Numa entrevista ao The Game Business, Fares disse que a EA tem sido muitas vezes criticada excessivamente, especialmente nos meios gaming, mas que na prática a parceria com a Hazelight tem corrido muito bem.

O criador explicou que embora todas as editoras cometam erros, a EA respeita o processo criativo do estúdio e nunca interferiu no desenvolvimento dos jogos. A reputação de vilã que a empresa ganhou nos últimos anos não corresponde totalmente à realidade da sua experiência. Fares sublinha que a relação com a EA tem sido profissional e transparente, algo que nem sempre é destacado quando se fala da gigante dos videojogos.

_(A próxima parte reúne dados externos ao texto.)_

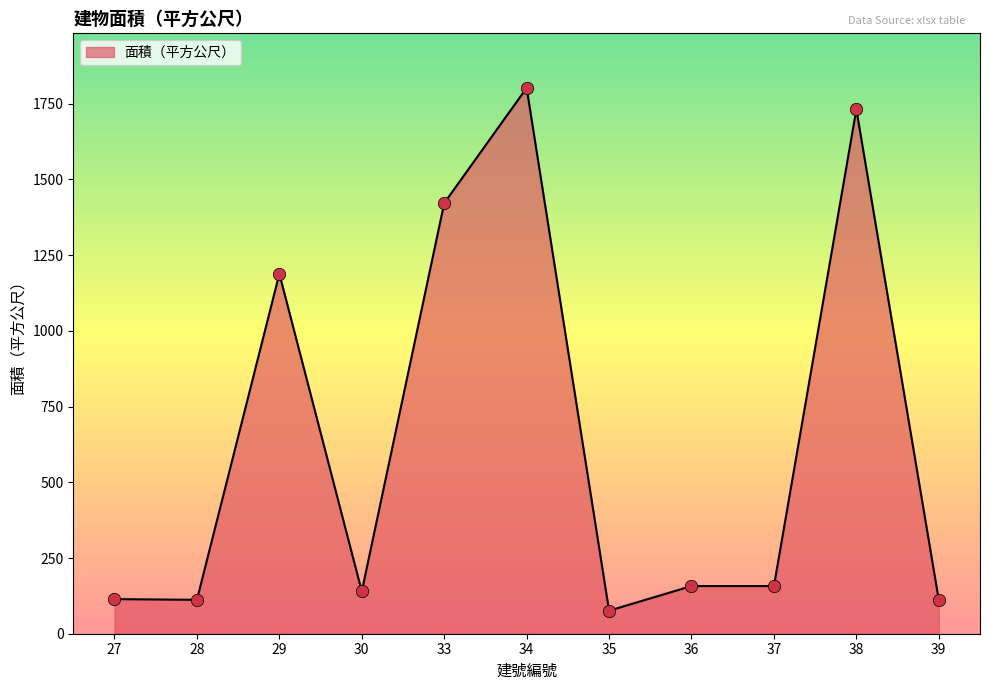

Approximately how many times larger is the value at 29 compared to 39?

10.7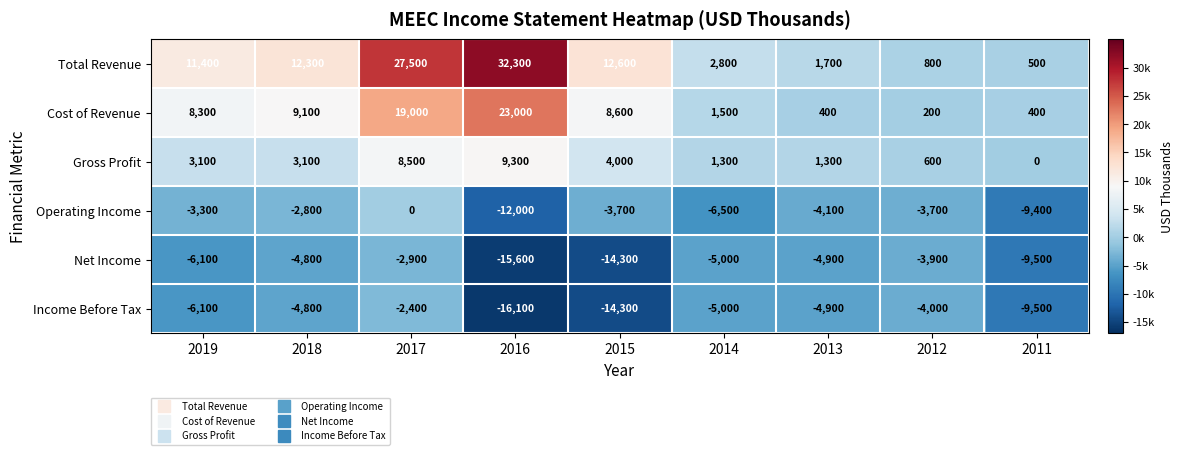

Which series changed the most between 2019 and 2011?

Total Revenue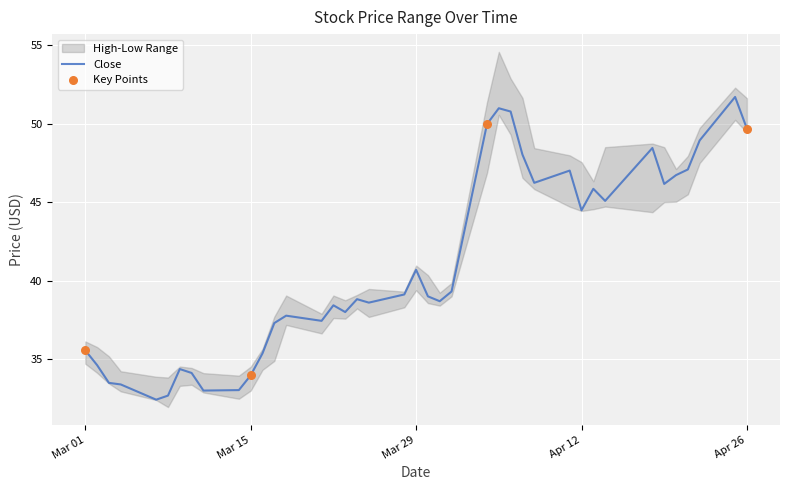

What is the highest value of the Close series?

51.7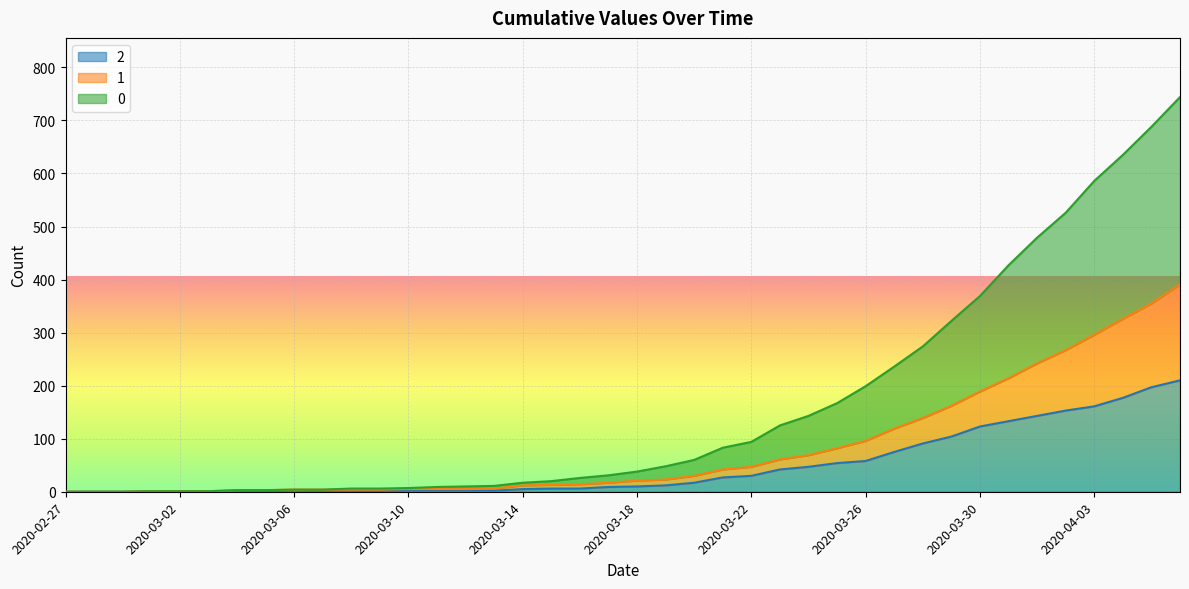

True or false: 0 and 2 cross at least once.

False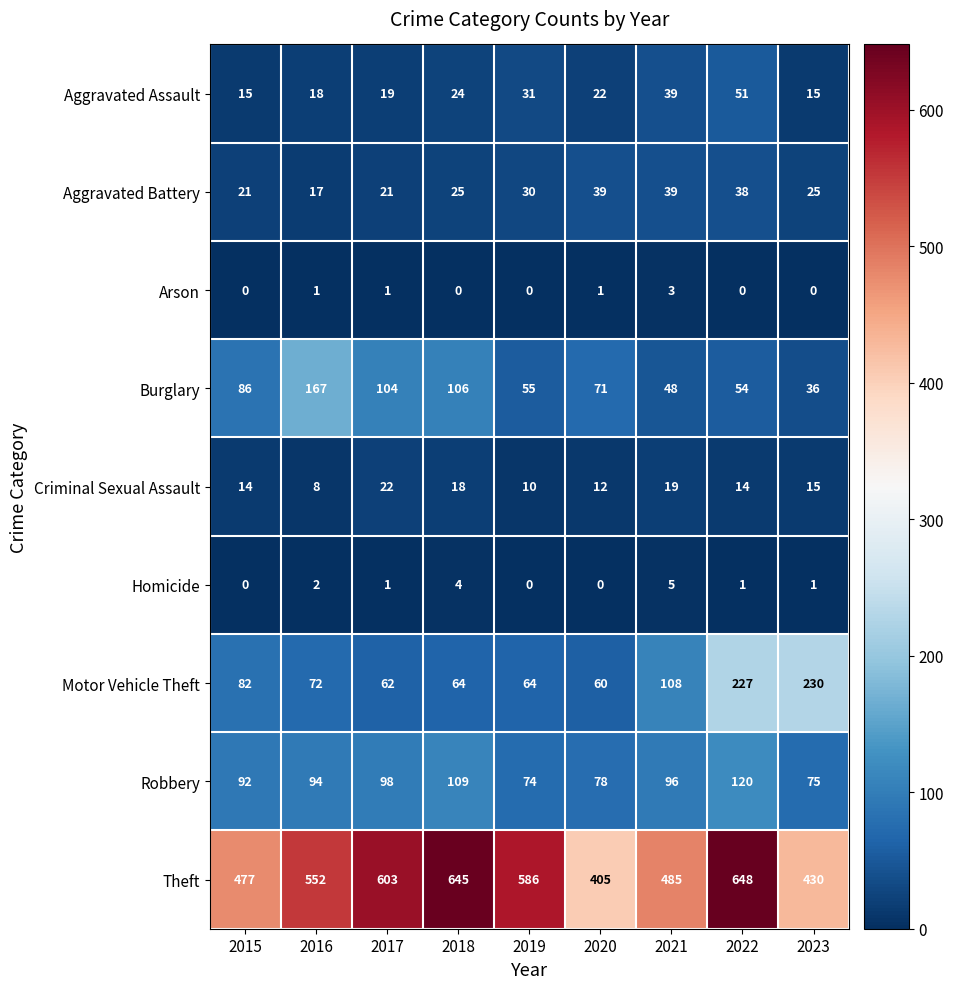

What is the maximum value shown in the chart?

648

"Há muitas pessoas fantásticas na EA. Sabem como trabalhamos. Respeitam-no e deixam-nos em paz. Sejamos honestos, não há nenhuma editora no mundo que não tenha feito merda de vez em quando. Às vezes sinto que a EA está a ser mais prejudicada do que merece. Quer dizer, anda lá, a Nintendo, a Microsoft, a Sony, toda a gente já fez algo que não é bom. Mas, por alguma razão, a EA tornou-se o mau da fita. Para nós, é uma colaboração muito boa. Sou muito aberto a isso. Se fosse má, também o teria dito nesta entrevista. Mas temos uma óptima relação. Não estou a dizer que não tenham cometido erros, como qualquer outra editora. Todas as pessoas que me rodeiam na EA são jogadoras. Adoram jogos. Não é como se eu estivesse sentado com pessoas empresariais com fatos. Não é nada disso. E as pessoas não se devem preocupar, porque a Hazelight vai fazer sempre o que quiser.

Fares quis transmitir a mensagem de que nem tudo o que se diz sobre a EA é justo e que, no caso da Hazelight, a parceria funciona e é positiva. Lembra-nos que por vezes há mais pormenores por detrás da imagem que vemos das grandes editoras."